Ribadito anche dal Ministero del Lavoro con circolare n°1/2022, il legislatore del 2021 era intervenuto su più fronti:
• In primo luogo, il citato comma 197 modificava la rubrica dell'articolo 8 del d.lgs n. 148/2015 che, dal 1° gennaio 2022, non era più denominata “Condizionalità e politiche attive del lavoro” ma è sostituita da “Compatibilità con lo svolgimento di attività lavorativa”.
• In secondo luogo, l'INPS riportava la novella normativa del tempo “oltre a disporre l'abrogazione del comma 1 dell'articolo 8 del D.lgs n. 148/2015, sostituisce integralmente il comma 2 del medesimo articolo” introduceva questa linea di demarcazione:
1. se il lavoratore, beneficiario del trattamento di integrazione salariale, svolgeva durante il periodo di sospensione o riduzione dell'orario di lavoro attività di lavoro subordinato di durata superiore a sei mesi, nonché di lavoro autonomo, lo stesso non aveva titolo al trattamento di integrazione salariale per le giornate di lavoro effettuate.

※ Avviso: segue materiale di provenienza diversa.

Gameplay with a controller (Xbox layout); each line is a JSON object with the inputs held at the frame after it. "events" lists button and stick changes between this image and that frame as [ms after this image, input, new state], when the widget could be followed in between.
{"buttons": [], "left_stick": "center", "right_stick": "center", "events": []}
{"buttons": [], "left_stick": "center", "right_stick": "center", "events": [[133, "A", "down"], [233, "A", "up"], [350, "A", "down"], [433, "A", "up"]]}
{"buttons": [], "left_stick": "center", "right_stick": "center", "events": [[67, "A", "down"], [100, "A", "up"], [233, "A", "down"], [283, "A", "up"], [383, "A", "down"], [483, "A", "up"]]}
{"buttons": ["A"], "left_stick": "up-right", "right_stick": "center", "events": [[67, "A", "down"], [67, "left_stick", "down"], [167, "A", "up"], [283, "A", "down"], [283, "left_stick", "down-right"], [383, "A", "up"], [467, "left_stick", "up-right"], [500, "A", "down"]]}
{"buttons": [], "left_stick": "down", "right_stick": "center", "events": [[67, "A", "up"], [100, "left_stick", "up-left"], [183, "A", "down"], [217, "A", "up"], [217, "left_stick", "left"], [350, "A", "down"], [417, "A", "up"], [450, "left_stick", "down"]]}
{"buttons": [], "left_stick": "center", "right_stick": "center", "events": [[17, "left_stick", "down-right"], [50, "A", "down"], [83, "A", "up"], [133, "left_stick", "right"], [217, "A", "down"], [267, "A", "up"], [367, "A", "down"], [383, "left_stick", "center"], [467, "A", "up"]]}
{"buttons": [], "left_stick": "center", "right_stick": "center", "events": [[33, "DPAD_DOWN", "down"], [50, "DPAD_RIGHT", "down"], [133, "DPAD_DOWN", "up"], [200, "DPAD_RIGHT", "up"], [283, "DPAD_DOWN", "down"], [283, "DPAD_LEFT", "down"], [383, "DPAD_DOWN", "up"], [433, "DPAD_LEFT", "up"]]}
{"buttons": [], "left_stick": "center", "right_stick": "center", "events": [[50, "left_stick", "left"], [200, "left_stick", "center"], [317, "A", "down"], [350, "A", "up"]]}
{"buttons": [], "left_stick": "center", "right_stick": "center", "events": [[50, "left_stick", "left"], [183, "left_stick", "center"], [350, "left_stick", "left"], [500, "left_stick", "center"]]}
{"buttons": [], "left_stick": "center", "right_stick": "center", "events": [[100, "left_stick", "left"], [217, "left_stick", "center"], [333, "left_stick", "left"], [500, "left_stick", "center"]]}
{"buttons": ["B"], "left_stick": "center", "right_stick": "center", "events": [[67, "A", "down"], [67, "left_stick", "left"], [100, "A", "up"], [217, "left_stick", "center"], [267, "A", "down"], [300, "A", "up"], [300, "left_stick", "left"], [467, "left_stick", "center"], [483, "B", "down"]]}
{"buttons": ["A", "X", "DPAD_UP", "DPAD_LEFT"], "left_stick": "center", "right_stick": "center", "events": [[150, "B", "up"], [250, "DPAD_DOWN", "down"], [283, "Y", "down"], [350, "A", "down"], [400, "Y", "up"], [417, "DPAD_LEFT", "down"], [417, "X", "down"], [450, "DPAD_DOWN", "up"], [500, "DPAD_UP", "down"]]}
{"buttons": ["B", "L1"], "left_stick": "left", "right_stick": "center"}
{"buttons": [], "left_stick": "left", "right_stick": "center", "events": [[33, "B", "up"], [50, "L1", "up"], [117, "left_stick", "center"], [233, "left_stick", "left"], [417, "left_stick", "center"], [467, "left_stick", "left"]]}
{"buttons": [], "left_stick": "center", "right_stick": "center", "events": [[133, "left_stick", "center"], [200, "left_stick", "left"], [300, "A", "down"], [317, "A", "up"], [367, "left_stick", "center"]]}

2. Diversamente, se il medesimo lavoratore svolgeva attività di lavoro subordinato a tempo determinato di durata pari o inferiore a sei mesi, il trattamento di integrazione salariale restava sospeso per la durata del rapporto di lavoro.
Fruizione della CIG
La differenza sostanziale, instaurata con collegato lavoro, consiste quindi nella totale esclusione della fruizione di cassa integrazione nel caso in cui sussista una attività di lavoro, subordinato o di lavoro autonomo, a prescindere dalla durata della stessa e per le effettive giornate lavorate.
Infatti, con decorrenza dal 12 gennaio 2025, è previsto che “Il lavoratore che svolge attività di lavoro subordinato o di lavoro autonomo durante il periodo di integrazione salariale non ha diritto al relativo trattamento per le giornate di lavoro effettuate”.
Con il secondo comma dell'art. 6, “Il lavoratore decade dal diritto al trattamento di integrazione salariale nel caso in cui non abbia provveduto a dare preventiva comunicazione alla sede territoriale dell'Istituto nazionale della previdenza sociale dello svolgimento dell'attività di cui al comma 1. Le comunicazioni a carico dei datori di lavoro di cui all'articolo 4-bis del decreto legislativo 21 aprile 2000, n. 181, sono valide al fine dell'assolvimento dell'obbligo di comunicazione di cui al presente comma”.
Rimane quindi invariato l'obbligo, da parte del lavoratore, di preventiva comunicazione alla sede territoriale INPS di competenza lo svolgimento di attività lavorativa, sia in forma subordinata che in forma autonoma, nel caso in cui si fruisca dell'ammortizzatore sociale. La mancanza di tale comunicazione reca come conseguenza la decadenza del diritto al trattamento di integrazione salariale.
Infine, si conferma la validità delle comunicazioni, a carico dai datori di lavoro, per adempiere al suddetto obbligo di comunicazione.
C'è però un tema che va affrontato al di là di cosa dispone la norma. Per quale motivo si è voluto modificare di nuovo (si ribadisce, come già avvenuto nel 2022) tale disposto? Quale sono le reali ragioni?
Chi scrive azzarda una ipotesi. Forse, dico forse, perché le previsioni del 2025 non sono rosee ma potrebbe esserci un aumento dell'utilizzo degli ammortizzatori sociali legati a diversi fattori economici e politici?